**Task item**: From the data that follows, print exactly the lines starting at the one containing "For a GIS import: Describe" and ending at the one containing "Transcribe the names and structure of the street"; include both of them and nothing more.

**Provided entries**:
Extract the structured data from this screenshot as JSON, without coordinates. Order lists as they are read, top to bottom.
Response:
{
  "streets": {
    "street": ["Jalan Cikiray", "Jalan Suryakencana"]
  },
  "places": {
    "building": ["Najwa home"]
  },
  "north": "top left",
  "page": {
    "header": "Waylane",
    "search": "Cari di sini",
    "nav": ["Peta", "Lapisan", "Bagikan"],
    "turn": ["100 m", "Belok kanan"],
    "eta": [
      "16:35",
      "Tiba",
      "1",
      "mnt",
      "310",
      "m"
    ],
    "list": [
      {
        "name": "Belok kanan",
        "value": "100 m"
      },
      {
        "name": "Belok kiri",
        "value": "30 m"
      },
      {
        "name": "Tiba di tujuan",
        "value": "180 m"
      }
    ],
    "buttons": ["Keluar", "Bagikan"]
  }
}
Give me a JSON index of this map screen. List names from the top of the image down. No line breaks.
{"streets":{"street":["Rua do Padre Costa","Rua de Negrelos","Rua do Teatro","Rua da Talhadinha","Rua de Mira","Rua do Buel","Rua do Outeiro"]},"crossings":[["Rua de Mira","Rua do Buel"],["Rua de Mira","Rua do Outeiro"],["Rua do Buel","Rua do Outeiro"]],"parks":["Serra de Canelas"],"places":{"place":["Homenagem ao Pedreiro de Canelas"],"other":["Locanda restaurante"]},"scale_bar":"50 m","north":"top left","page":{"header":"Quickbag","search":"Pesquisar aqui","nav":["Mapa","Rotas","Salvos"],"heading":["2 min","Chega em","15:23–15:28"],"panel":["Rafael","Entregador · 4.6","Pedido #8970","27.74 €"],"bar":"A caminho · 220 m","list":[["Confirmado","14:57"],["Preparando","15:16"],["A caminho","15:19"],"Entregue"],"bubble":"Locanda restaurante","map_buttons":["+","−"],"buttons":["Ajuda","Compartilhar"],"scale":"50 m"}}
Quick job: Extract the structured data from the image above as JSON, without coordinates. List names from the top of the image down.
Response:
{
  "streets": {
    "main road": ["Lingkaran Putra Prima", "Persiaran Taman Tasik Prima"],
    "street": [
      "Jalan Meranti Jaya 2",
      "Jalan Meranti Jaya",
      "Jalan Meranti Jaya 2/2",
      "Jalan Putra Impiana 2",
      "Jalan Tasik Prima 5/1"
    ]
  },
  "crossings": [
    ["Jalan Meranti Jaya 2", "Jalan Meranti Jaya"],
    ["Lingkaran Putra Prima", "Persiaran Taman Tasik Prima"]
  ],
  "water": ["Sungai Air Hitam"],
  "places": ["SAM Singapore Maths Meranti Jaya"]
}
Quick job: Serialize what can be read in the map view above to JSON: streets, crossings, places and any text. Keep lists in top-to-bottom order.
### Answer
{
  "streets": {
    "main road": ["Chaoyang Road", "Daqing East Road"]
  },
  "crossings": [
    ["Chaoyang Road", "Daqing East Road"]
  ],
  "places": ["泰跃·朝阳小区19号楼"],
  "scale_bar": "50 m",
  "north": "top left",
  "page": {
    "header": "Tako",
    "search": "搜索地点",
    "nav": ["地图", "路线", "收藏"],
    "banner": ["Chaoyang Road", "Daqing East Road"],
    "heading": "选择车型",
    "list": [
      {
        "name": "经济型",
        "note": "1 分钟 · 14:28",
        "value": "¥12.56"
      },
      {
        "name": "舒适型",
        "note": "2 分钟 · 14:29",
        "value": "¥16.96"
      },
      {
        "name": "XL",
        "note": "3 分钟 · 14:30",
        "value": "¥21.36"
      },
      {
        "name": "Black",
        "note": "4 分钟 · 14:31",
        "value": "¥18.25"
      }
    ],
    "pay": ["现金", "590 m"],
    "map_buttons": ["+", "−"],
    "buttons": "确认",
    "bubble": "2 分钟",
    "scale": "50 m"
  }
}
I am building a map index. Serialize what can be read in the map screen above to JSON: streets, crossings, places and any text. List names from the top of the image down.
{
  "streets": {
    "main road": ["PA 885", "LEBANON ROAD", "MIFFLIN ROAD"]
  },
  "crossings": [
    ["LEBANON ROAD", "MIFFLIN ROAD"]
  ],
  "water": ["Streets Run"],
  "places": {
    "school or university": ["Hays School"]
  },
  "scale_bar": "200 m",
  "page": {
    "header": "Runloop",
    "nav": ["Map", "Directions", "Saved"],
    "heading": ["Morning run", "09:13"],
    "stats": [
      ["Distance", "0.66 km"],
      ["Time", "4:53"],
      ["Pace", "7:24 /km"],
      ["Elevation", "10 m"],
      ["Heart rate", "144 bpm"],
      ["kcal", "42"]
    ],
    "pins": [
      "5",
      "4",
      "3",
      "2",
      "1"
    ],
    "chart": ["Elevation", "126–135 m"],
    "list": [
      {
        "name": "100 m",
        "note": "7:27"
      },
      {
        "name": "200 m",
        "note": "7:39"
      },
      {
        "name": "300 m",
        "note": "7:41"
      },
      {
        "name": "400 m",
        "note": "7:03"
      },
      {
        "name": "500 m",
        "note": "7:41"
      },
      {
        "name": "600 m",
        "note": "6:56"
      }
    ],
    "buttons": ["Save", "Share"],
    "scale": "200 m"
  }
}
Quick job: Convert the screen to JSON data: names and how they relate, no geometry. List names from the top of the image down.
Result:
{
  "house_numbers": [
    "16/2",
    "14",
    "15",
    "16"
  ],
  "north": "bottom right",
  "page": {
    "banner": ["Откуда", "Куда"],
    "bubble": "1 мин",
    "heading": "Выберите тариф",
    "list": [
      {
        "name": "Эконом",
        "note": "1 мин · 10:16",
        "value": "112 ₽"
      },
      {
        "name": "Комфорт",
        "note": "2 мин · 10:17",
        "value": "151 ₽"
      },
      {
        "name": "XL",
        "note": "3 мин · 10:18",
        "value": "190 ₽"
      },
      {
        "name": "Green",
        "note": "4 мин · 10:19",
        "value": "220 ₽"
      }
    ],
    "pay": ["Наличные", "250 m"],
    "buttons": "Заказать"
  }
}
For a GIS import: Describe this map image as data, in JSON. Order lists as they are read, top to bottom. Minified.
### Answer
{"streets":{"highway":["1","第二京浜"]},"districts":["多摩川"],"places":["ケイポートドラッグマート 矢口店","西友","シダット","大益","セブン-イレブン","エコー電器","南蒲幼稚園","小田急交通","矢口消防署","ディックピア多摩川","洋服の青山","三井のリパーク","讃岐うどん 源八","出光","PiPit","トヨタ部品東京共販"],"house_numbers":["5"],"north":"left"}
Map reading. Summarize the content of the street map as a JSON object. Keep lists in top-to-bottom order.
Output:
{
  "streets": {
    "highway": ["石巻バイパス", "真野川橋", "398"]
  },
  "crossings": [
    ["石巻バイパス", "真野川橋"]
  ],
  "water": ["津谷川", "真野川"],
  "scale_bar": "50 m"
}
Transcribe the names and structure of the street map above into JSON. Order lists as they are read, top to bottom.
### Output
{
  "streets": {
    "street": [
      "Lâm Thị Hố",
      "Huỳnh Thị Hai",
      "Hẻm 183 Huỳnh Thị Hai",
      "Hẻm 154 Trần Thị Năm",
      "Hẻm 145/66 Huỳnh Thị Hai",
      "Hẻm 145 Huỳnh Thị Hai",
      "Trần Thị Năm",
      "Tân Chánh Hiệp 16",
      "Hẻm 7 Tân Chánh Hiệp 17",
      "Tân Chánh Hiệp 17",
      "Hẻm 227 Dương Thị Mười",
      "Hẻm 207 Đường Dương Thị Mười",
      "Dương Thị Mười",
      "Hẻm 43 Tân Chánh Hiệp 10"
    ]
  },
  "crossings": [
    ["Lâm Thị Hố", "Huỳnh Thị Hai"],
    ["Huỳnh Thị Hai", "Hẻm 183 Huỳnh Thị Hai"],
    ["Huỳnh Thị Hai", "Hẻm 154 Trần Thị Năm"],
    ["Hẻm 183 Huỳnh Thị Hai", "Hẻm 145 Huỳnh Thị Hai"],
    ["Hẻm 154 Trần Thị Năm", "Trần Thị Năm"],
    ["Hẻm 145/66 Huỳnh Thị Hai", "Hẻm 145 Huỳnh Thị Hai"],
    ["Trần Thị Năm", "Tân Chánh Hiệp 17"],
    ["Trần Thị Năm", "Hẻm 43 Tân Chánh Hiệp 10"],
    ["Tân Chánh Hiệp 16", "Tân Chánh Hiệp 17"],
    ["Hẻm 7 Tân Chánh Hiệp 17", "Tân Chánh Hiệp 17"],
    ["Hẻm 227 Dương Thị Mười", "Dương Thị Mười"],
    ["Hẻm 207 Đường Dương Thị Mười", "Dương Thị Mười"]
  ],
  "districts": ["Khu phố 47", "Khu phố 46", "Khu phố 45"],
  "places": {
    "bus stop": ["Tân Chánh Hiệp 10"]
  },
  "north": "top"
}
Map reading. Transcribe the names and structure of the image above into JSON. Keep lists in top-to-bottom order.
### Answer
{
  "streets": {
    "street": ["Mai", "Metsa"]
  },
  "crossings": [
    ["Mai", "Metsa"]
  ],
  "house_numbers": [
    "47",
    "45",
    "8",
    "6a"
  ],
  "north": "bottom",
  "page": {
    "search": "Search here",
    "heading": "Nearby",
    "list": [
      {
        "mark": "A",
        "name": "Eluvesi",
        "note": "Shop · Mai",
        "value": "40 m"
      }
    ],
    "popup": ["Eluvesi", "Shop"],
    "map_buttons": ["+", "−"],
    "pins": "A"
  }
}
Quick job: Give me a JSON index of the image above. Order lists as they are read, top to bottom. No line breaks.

**Answer box**:
For a GIS import: Describe this map image as data, in JSON. Order lists as they are read, top to bottom. Minified.
### Answer
{"streets":{"highway":["1","第二京浜"]},"districts":["多摩川"],"places":["ケイポートドラッグマート 矢口店","西友","シダット","大益","セブン-イレブン","エコー電器","南蒲幼稚園","小田急交通","矢口消防署","ディックピア多摩川","洋服の青山","三井のリパーク","讃岐うどん 源八","出光","PiPit","トヨタ部品東京共販"],"house_numbers":["5"],"north":"left"}
Map reading. Summarize the content of the street map as a JSON object. Keep lists in top-to-bottom order.
Output:
{
  "streets": {
    "highway": ["石巻バイパス", "真野川橋", "398"]
  },
  "crossings": [
    ["石巻バイパス", "真野川橋"]
  ],
  "water": ["津谷川", "真野川"],
  "scale_bar": "50 m"
}
Transcribe the names and structure of the street map above into JSON. Order lists as they are read, top to bottom.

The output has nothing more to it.